Problem description: Copy each time line in the material below verbatim, in order. Omit the pictures from your output.

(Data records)
┄┄┄┄┄┄┄┄┄┄

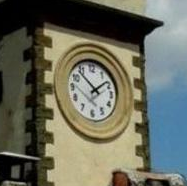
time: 1:52
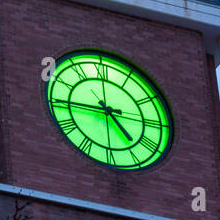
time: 4:44
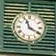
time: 11:19
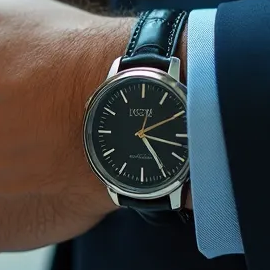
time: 12:24
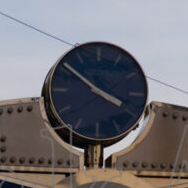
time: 3:51
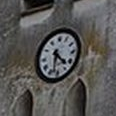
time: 4:31
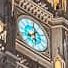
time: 8:01
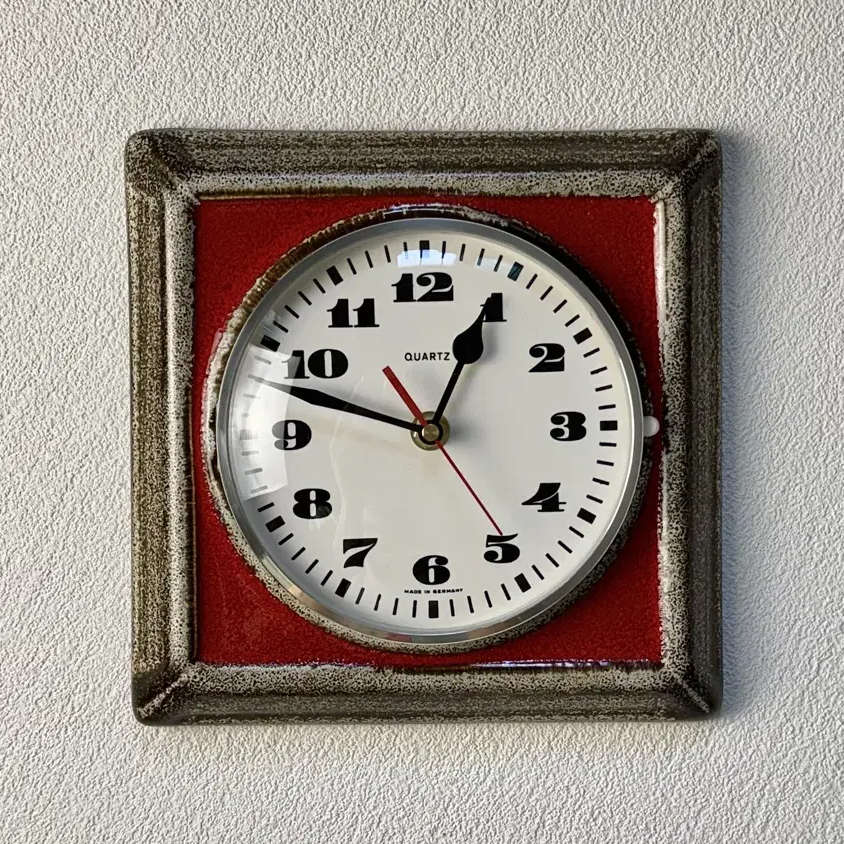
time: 12:47
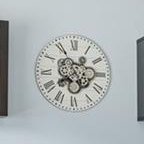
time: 7:55
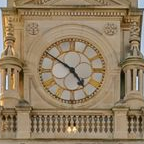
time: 4:50
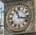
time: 11:17
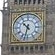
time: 10:32
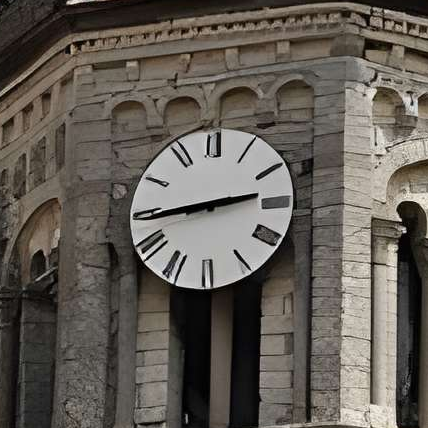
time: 2:43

┄┄┄┄┄┄┄┄┄┄

Task output:
time: 1:52
time: 4:44
time: 11:19
time: 12:24
time: 3:51
time: 4:31
time: 8:01
time: 12:47
time: 7:55
time: 4:50
time: 11:17
time: 10:32
time: 2:43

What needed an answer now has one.